Старик был похож на старого, битого временем и жизнью ворона. Из
грязно-белой щетины, которая росла, казалось, от самых его
маленьких чёрных глазок, торчал огромный горбатый нос – настоящий
клюв. Полы траченого временем плаща какого-то неопределённого
бурого цвета трепетали на холодном осеннем ветру, придавая ещё
большее сходство с болезненной ощипанной вороной, медленно
подыхающей на голой ветке. И голос у него был подстать – резкий,
каркающий, надорванный. Может именно от этого его злые, колючие
слава казались ещё более мерзкими.
– Война! Война! – вещал старик, возвышаясь над небольшой толпой,
благодаря тюкам кож, на которые он взобрался. – Только война! Эта
война очистит мир, изгонит скверну, восстановит справедливость!

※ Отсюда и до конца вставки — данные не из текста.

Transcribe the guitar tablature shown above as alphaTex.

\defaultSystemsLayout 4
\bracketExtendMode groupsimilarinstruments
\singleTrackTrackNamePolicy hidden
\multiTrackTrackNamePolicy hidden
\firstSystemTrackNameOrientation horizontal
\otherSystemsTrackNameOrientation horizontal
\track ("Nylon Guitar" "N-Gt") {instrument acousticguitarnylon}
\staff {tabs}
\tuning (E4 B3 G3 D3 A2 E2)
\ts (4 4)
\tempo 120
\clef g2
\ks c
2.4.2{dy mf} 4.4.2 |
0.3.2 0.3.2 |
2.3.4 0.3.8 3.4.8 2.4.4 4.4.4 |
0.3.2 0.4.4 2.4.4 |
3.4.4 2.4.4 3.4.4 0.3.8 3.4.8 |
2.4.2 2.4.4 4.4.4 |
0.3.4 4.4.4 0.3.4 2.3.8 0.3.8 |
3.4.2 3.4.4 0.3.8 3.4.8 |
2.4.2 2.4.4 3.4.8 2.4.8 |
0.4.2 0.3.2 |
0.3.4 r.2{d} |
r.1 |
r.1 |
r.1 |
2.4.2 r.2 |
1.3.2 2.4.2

Покуда живо хоть одно лиррское отродье, не будет покоя моему
сердцу!
С этими словами старик исступлённо рванул себя за одежду на
груди. Послышался явственный хруст ветхой ткани, а сам же оратор
едва устоял на ногах от такого резкого рывка. Но толпа приняла этот
жест весьма благосклонно.
– Война! – экзальтированно вскричал старик – похоже, это было
его любимое слово. – Это очистительное пламя, которое выжжет сорную
траву, чтобы дать взойти добрым злакам. Наша благословенная империя
– мир людей! Лиррам здесь нет места!
Слова упали на благодатную почву – толпа задвигалась, раздались
одобрительные выкрики, вверх взметнулось несколько крепко сжатых
заскорузлых кулаков. Ни у кого из тех, кто обступил эту
импровизированную сцену из дурно пахнущих тюков с кожами, не было и
тени сомнения в справедливости того, что каркал им этот жутковатый
ворон…
***
Война пришла на обширные территории Великой Кидуанской империи
поздней весной 2837 года Руны Хесс[1], когда, казалось бы, самое
время жить, радоваться тому, какой благодатный в этом году выдался
месяц Арионна[2], любить друг друга, да ждать обильного урожая. И
это была не одна из тех войн, когда на жирные бока империи то и
дело пытались бросаться голодные волки Прианурья – дикари, до
которых у императоров покуда не дошли руки, или вновь пытались
восстать недавно присоединённые территории палатийских племён. Это
даже не было пихание локтями с Саррассанской империей, с которой
тесно было меститься на Паэтте. Это была гражданская война, в
которой верноподданные Кидуанской империи рубили и резали друг
друга.
Если, конечно, само слово «верноподданный» можно применить к
богомерзким отродьям, именуемым лиррами. Спесивые ублюдки,
воротящие нос от людей, считающие их вторым сортом по праву того,
что боги по какой-то ошибке наградили их долгой жизнью. Не знающие
своего места выродки, уверенные в собственной безнаказанности.
Лиррия, юго-западная провинция империи, граничащая с Саррассой,
всегда держалась особняком. С тех самых пор, как пересеклись пути
человеческой и лиррийской рас, отношения их нельзя было назвать
простыми. Лирры держались с людьми снисходительно и высокомерно,
словно старшие братья. Когда люди, измучавшись постоянными
дрязгами, построили наконец нечто цельное и стабильное – империю
Содрейн, лирры не принимали в этом никакого участия.
Увы, великая империя пала довольно скоро – при жизни внуков
правнуков тех, кто её создавал. После себя она оставила лишь
монументальные и величественные города, язык, на котором теперь
говорила значительная часть населения Паэтты, а также понимание
того, что для сохранения мира и стабильности нет другого пути,
кроме имперского. Потому и неудивительно, что на неостывшем ещё
пепелище империи Содрейн вскоре воздвиглись два новых государства –
Саррасса и Кидуа. И вновь они были построены людьми, а лирры лишь
смотрели на это со стороны, как обычно – чуть презрительно.